Once upon a time, the cinemas in Malaysia were like a movie scene. The way the audience reserved their seats could perhaps make you laugh – tying a knot on their seat using a handkerchief. Those were the days before movie tickets were introduced in the 60’s. There was no air-conditioner, just fans and wooden chairs. If you were unlucky, you might come across some rats running around the cinema floor.

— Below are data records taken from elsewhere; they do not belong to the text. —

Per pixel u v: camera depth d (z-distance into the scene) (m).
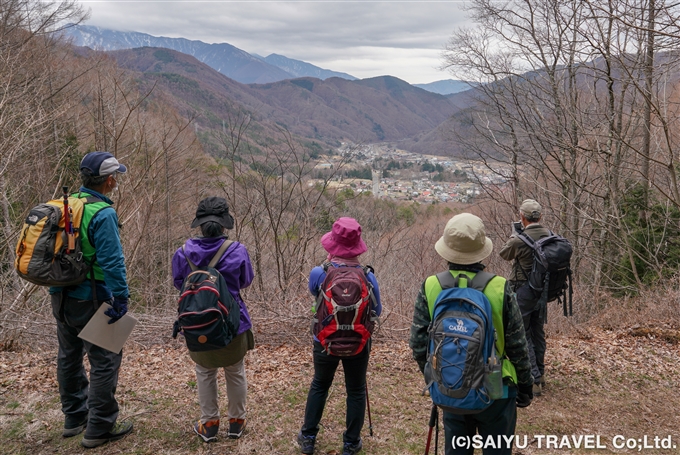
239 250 3.04
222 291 2.88
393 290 7.25
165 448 3.14
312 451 3.21
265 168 7.85
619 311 6.86
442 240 2.54
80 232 2.81
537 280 4.07
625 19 7.44
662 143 10.00
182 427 3.41
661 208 10.49
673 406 4.20
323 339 2.89
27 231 2.74
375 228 9.38
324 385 3.20
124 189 8.17
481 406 2.29
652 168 10.76
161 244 10.43
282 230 7.89
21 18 10.47
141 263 9.94
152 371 4.36
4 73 7.93
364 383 3.20
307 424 3.19
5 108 7.24
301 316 5.57
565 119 10.27
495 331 2.39
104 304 2.92
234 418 3.30
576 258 11.12
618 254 11.64
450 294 2.39
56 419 3.39
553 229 11.72
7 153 7.14
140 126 9.82
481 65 11.34
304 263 7.70
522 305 4.16
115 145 8.47
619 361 5.06
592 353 5.27
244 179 7.73
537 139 10.88
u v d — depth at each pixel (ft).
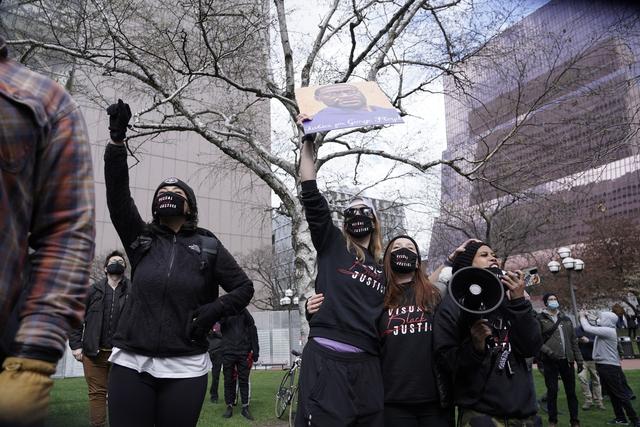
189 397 8.80
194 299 9.22
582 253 101.45
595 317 29.60
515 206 48.67
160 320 8.80
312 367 8.81
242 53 29.12
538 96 28.22
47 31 23.07
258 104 36.83
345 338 8.93
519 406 9.30
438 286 11.89
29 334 3.80
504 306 9.81
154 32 27.73
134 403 8.55
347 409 8.36
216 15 26.37
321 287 9.71
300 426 8.60
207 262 9.58
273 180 29.14
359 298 9.38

I watched my first movie in the cinema in 1976. It was King Kong in Cathay, Penang. The 70’s was considered as the heyday of cinema. It introduced me to Bruce Lee, Chin Han, Lin Ching-Hsia, Ti Lung, David Chiang, Jackie Chan and Roger Moore.
Tickets and Seatings
This was also the time when ticket prices were divided according to the seating arrangement, from first to second and third class. The upstairs tickets were the most expensive. Although cinema tickets were considered expensive during that time, people still flocked to the cinemas in droves and there were even black market ticket sellers who boldly approached the crowd in the queue.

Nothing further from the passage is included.